TEXT SEGMENT |
|---|
Here is why in person fraud is so rare:
VOTER: Hi, I'm Joe Smuckatelli.
POLL WORKER: [checks registered voter list] And your address?
VOTER: 123 Main Street right here in Hometown.
POLL WORKER: [checks Joseph Smuckatelli's name on list] Here is your ballot.
Anyone else who comes along to the voting precinct station claiming to be Joe Smuckatelli of 123 Main Street would instantly raise an alarm.
And since it would take an army of conspirators to cast enough fraudulent in person votes to swing even a small election, such a plot would be immediately exposed.
And that is why in person fraud is extremely rare. The people who do commit in person fraud are one-offs. Idiots.
This is the only type of fraud for which Voter ID is the only solution. But since it is so extremely rare, it is a waste of taxpayer money.
Absentee ballot fraud, voting in more than one precinct, and poll worker fraud are far and away the greater frauds which are committed, and Voter ID is completely impotent against them.
|---|
TASK 1 |
Answer these questions using the passage on in-person voter fraud:
(a) What address does the voter give to the poll worker?
(b) What does the passage say it would take to cast enough fraudulent in-person votes to swing even a small election?
(c) Which three kinds of fraud does the passage call the greater frauds?

[Labeled region records]
|---|
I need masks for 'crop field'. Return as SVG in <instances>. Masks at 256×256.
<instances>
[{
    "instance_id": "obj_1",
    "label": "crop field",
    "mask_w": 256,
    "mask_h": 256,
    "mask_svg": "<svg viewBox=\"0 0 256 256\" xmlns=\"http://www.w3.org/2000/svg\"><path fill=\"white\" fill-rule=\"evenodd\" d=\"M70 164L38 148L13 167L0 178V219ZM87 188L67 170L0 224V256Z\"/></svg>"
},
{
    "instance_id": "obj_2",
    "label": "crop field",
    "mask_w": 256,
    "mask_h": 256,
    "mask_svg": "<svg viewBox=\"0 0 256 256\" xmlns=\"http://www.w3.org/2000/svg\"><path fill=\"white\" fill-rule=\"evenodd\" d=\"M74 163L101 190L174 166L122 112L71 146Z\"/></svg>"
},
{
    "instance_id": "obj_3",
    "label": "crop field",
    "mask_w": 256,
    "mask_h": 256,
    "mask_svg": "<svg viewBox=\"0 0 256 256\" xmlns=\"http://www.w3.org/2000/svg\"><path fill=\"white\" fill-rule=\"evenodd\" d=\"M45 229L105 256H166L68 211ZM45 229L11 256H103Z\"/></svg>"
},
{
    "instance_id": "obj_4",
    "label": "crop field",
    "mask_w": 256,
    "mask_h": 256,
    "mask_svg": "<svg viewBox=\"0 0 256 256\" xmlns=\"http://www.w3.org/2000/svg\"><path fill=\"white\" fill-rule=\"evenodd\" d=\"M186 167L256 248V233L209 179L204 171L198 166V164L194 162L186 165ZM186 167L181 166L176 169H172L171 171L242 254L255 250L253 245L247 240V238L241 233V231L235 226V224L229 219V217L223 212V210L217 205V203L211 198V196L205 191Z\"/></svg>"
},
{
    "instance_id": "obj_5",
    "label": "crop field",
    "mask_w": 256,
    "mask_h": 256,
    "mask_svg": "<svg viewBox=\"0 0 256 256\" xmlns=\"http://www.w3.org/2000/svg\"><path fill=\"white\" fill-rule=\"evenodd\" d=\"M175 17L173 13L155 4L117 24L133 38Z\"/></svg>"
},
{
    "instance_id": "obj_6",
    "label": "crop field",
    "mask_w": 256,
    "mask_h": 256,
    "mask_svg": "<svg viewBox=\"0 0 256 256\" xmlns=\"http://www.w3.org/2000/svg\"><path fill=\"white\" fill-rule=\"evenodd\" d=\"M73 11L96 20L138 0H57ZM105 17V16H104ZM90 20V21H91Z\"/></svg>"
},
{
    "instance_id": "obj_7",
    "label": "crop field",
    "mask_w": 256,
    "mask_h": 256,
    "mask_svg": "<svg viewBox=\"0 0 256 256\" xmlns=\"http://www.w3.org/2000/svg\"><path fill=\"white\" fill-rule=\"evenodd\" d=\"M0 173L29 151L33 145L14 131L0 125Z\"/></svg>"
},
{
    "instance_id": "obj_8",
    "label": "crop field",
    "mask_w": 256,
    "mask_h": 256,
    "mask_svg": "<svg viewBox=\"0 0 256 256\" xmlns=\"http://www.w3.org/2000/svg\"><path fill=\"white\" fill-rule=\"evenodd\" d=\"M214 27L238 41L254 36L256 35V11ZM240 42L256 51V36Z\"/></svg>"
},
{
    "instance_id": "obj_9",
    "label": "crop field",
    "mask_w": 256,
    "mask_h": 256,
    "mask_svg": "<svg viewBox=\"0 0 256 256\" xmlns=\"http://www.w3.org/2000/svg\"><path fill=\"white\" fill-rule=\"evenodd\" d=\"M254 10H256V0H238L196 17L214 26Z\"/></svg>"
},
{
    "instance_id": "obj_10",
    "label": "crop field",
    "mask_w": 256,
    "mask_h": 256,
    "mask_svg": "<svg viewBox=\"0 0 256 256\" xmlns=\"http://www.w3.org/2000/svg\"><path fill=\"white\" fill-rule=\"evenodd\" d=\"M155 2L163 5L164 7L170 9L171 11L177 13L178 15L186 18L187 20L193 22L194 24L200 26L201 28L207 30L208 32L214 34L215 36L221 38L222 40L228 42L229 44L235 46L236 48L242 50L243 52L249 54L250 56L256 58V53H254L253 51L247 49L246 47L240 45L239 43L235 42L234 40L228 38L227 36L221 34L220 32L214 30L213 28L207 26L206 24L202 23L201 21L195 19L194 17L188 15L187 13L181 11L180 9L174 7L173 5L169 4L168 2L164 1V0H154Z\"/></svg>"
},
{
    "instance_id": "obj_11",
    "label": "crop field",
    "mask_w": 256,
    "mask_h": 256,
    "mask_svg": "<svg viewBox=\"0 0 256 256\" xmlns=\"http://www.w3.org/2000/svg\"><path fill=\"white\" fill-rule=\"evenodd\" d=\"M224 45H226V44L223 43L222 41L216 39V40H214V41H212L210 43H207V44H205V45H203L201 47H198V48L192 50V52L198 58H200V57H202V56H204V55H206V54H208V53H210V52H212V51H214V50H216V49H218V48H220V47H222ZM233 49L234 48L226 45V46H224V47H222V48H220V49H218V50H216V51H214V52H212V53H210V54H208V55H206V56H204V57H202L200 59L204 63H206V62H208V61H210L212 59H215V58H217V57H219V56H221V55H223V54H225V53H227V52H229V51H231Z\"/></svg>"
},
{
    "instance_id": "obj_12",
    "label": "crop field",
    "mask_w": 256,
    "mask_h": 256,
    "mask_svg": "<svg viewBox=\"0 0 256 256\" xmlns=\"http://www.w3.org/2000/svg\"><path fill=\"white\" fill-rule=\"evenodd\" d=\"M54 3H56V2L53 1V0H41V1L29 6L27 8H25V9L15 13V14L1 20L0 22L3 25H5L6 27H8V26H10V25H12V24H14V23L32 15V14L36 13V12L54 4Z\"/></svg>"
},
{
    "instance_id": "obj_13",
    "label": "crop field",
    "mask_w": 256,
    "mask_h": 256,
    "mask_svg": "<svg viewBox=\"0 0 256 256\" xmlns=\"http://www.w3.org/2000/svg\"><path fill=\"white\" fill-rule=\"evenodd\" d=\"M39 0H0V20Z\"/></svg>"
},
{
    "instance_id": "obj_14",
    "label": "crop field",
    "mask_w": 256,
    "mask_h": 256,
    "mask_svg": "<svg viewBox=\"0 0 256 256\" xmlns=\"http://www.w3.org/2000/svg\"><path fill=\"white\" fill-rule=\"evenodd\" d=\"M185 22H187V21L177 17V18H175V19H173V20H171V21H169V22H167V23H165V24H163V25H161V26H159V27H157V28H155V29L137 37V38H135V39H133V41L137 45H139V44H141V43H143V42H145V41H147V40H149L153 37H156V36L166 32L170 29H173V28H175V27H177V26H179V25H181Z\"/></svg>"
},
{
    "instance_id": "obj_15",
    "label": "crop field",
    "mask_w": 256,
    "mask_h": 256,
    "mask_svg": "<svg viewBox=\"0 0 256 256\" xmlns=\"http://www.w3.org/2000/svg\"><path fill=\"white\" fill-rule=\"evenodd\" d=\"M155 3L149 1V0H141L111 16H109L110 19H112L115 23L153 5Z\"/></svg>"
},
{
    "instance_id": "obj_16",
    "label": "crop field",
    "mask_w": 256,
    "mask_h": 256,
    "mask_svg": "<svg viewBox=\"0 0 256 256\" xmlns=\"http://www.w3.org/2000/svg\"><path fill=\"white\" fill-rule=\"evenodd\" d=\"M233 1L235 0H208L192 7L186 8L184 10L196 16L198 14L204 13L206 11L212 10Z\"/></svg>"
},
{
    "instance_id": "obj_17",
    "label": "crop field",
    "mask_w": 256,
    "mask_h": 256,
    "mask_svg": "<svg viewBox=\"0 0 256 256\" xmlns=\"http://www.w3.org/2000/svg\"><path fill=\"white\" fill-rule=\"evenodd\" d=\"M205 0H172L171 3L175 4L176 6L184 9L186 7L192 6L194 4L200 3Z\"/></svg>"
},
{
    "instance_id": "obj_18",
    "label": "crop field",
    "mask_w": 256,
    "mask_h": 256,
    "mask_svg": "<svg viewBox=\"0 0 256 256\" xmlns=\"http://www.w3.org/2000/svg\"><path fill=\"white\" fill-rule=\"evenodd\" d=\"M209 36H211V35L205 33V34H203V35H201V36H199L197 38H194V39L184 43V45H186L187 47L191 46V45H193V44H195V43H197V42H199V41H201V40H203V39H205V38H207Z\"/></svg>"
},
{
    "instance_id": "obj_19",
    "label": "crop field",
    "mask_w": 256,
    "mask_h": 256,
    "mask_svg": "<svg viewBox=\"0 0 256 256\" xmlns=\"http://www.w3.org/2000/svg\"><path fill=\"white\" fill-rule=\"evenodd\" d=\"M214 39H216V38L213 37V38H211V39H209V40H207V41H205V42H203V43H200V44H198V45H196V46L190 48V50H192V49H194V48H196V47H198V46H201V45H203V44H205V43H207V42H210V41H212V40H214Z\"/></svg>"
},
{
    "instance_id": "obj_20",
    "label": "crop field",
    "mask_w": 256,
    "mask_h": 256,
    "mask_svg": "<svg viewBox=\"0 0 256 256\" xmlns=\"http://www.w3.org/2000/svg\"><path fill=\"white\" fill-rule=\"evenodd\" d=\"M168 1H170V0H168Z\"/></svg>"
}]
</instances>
|---|
TASK 2 | Find each line of the records that contains the string "instances" and copy those lines.

WORKED ANSWER 1 |
(a) 123 Main Street in Hometown.
(b) An army of conspirators.
(c) Absentee ballot fraud, voting in more than one precinct, and poll worker fraud.

WORKED ANSWER 2 |
I need masks for 'crop field'. Return as SVG in <instances>. Masks at 256×256.
<instances>
</instances>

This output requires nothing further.